Streaming music has come a long way! According to a new report, the number of people now paying a monthly music streaming subscription in the U.S. is around 51 million. That’s close to double the number at the end of 2016!
In total, last year, streaming music services accounted for 65 percent of the recorded music revenue in the U.S. Spotify and Apple Music combined dominate “at least 80 percent” of the domestic music streaming market, and other platforms — including ones belonging to big names like Amazon and Google — are already, “falling surprisingly far behind.”

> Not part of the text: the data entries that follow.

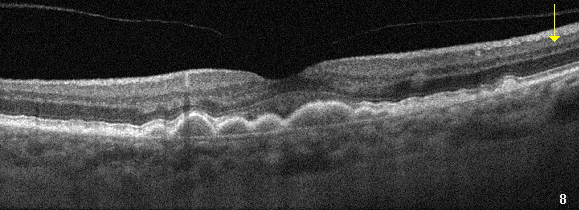 Retinal OCT B-scan
Diagnosis: AMD.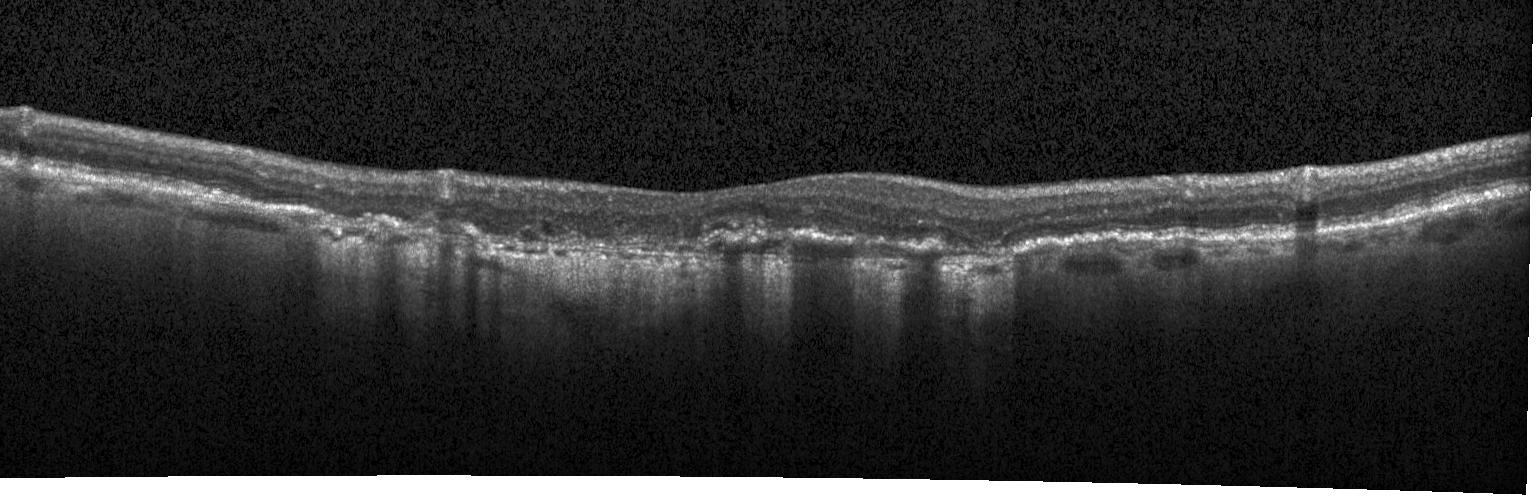

Optical coherence tomography scan; Heidelberg Spectralis OCT system — This B-scan demonstrates a choroidal neovascular membrane.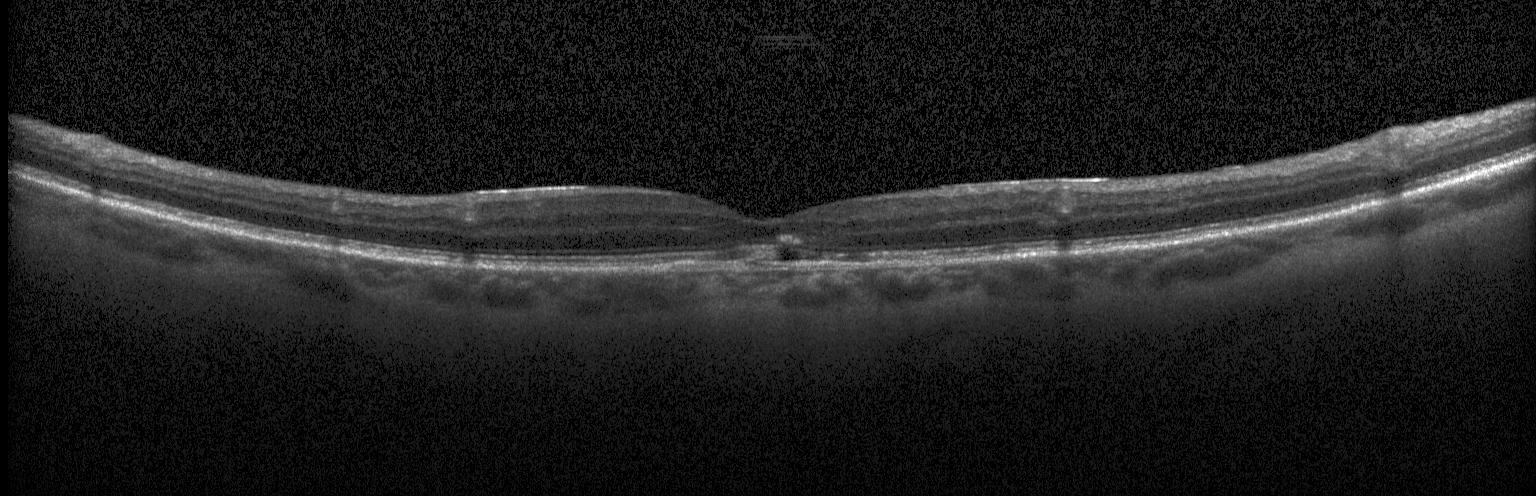 Spectral-domain OCT; OCT B-scan; acquired on a Heidelberg Spectralis; fovea-centered.
Dx: a choroidal neovascular membrane.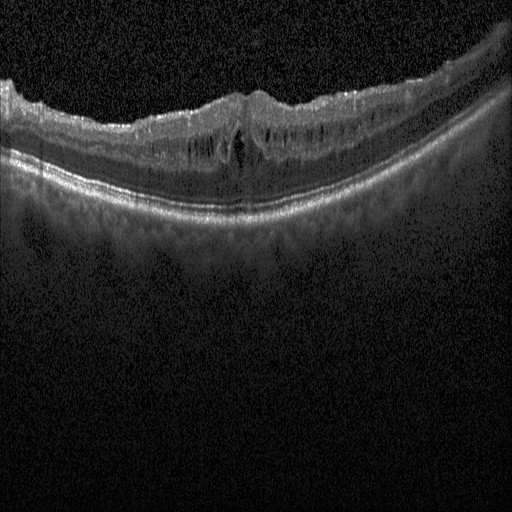

SD-OCT, centered on the fovea, OCT B-scan, Heidelberg Spectralis OCT system — Finding: diabetic macular edema.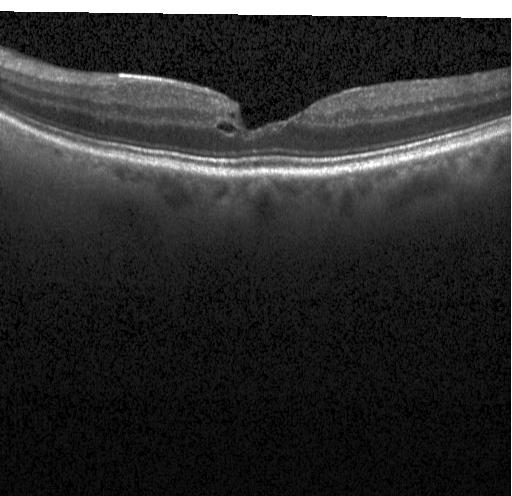 Spectral-domain OCT. Heidelberg Spectralis OCT system. OCT line scan. Finding: DME.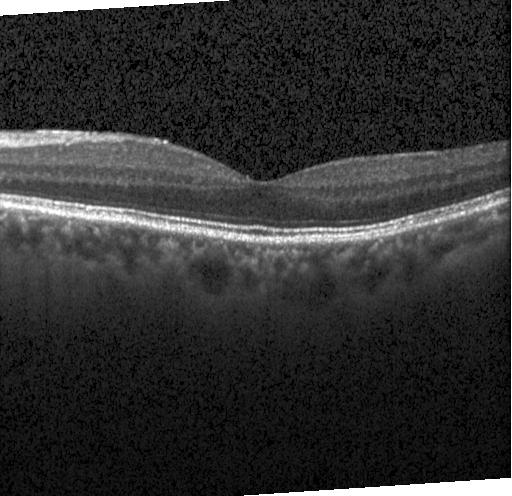
Spectral-domain optical coherence tomography; centered on the fovea; OCT B-scan; Heidelberg Spectralis OCT system. Finding: no choroidal neovascularization, diabetic macular edema, or drusen.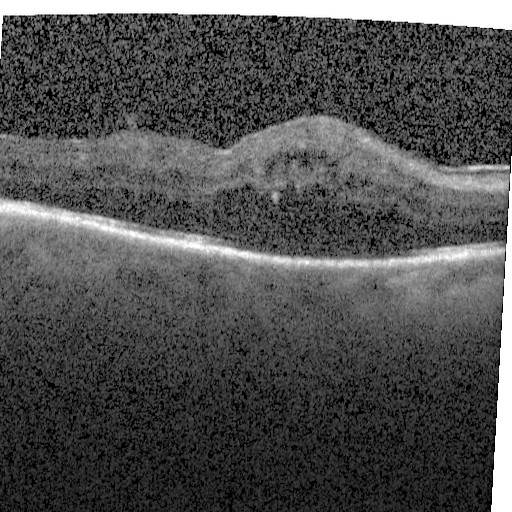 Heidelberg Spectralis · horizontal scan through the fovea · optical coherence tomography scan · spectral-domain OCT. Diagnosis: DME.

In addition to Spotify and Apple, which supposedly have north of 20 million subscribers each, the report lists the main players as Amazon Music Unlimited, Google/YouTube Music, Pandora Plus/Premium, and iHeartRadio All Access/Plus. Amazon Prime Music was not included in the report, since it is bundled with Amazon Prime.

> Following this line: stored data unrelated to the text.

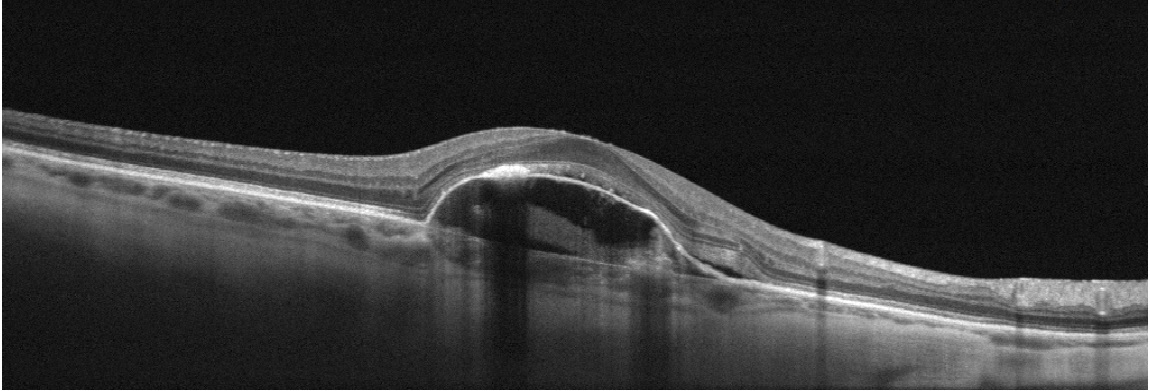

OCT line scan — Impression: age-related macular degeneration (AMD).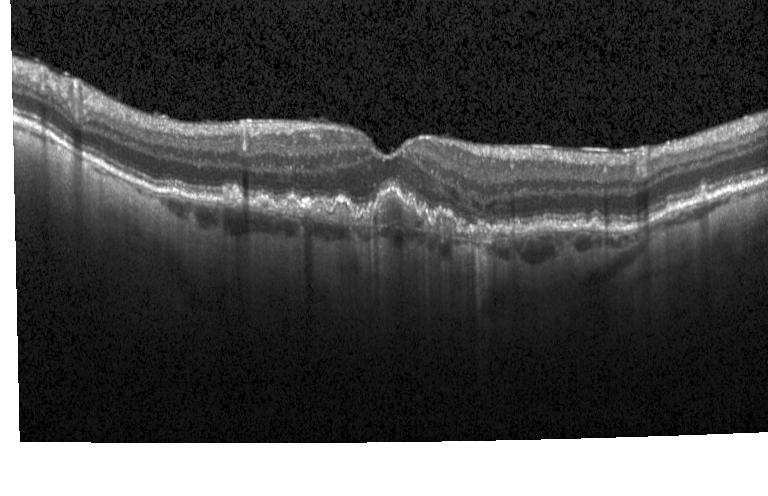
Dx: choroidal neovascularization.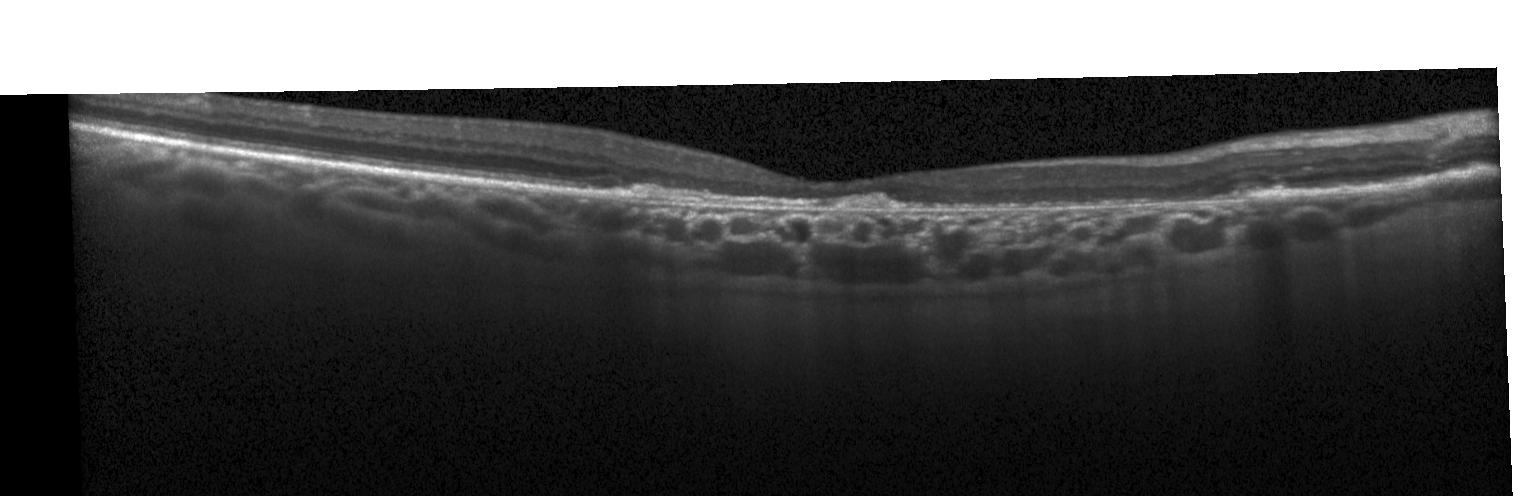 Spectral-domain OCT. OCT line scan. Finding: a choroidal neovascular membrane.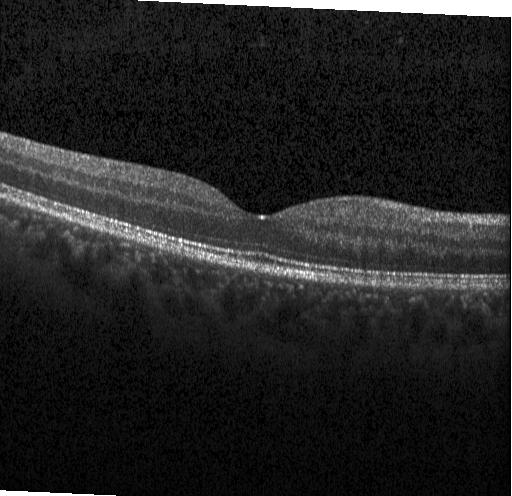
Macular OCT demonstrating neither CNV, DME, nor drusen.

Napster, Tidal, and Deezer are also described as being active, although MusicWatch managing partner Russ Crupnick told Billboard that these services, “are very small.”
Insights into streaming music habits
The Billboard article notes several other interesting points. For starters, paying subscribers are described as being 240 percent more likely to use a smart speaker — thereby calling into question why HomePod has so far lagged behind its rivals when it comes to user adoption.

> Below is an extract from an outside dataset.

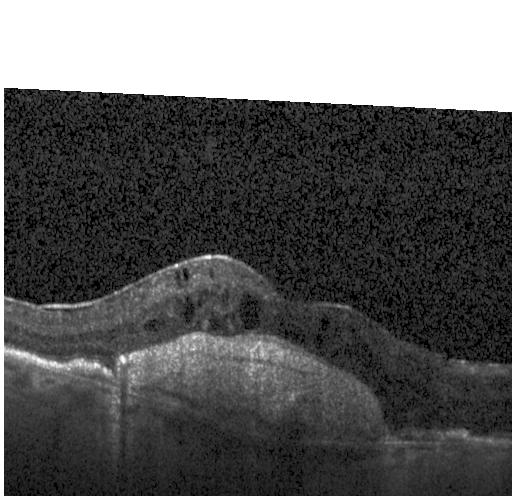 Heidelberg Spectralis, horizontal scan through the fovea, OCT B-scan, spectral-domain OCT. The scan shows a choroidal neovascular membrane.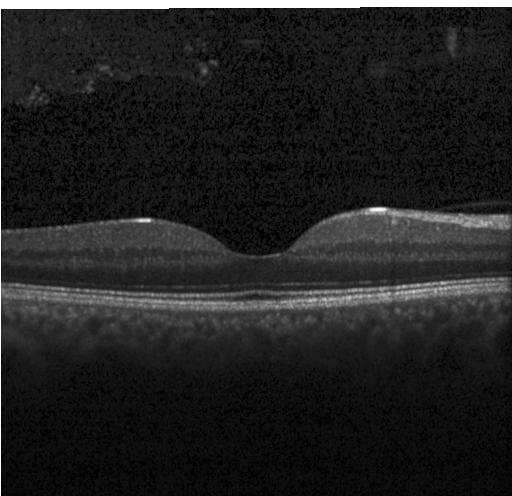 Dx: no CNV, no DME, and no drusen.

Another interesting tidbit is the fact that, apparently, users don’t care all that much about curation or personalized playlists. This is something that Apple repeatedly talks up about Apple Music, making a point of saying how algorithms could never match up to a human expert. Billboard writes that:
“In investor- and industry-facing presentations, the dominant streaming services have been beefing up their curation prowess as a key differentiating factor in the streaming wars — from Spotify’s RapCaviar and Discover Weekly, to Apple Music’s personalized mix series, to Amazon Music Unlimited’s ‘Song of the Day.’
But the reality is that most users don’t care about playlists when deciding whether to pay for a service, and playlists don’t provide enough immediately-apparent value to convince users on the edge. Curation and ‘new music discovery’ nowadays are arguably just table stakes — a fact reflected in Spotify’s recent upgrade of its free tier, which allows freemium users access to up to 15 editorial and algorithmic playlists on demand in any order.”
Apple vs. Spotify
While Apple may not (yet) be the big winner in this domain, however, it does have one giant advantage. Spotify has yet to make a profit, and requires a constant influx of cash to keep going, based on the idea that it can turn a profitability corner down the road. Apple, on the other hand, can afford to treat Apple Music like a loss leader to get more people into the Apple ecosystem.
“We’re not in it for the money,” Cook told Fast Company this summer. Although it’s possible to read that as suggesting that Apple is simply in the music streaming business for the love of music, a more accurate reading may be that it simply doesn’t need to rely on Apple Music to make money.
With a giant cash pile in its corner, Apple can afford to play a war of attrition with other companies: piling on more and more features, and offering more and more exclusives, in a way that others simply can’t manage.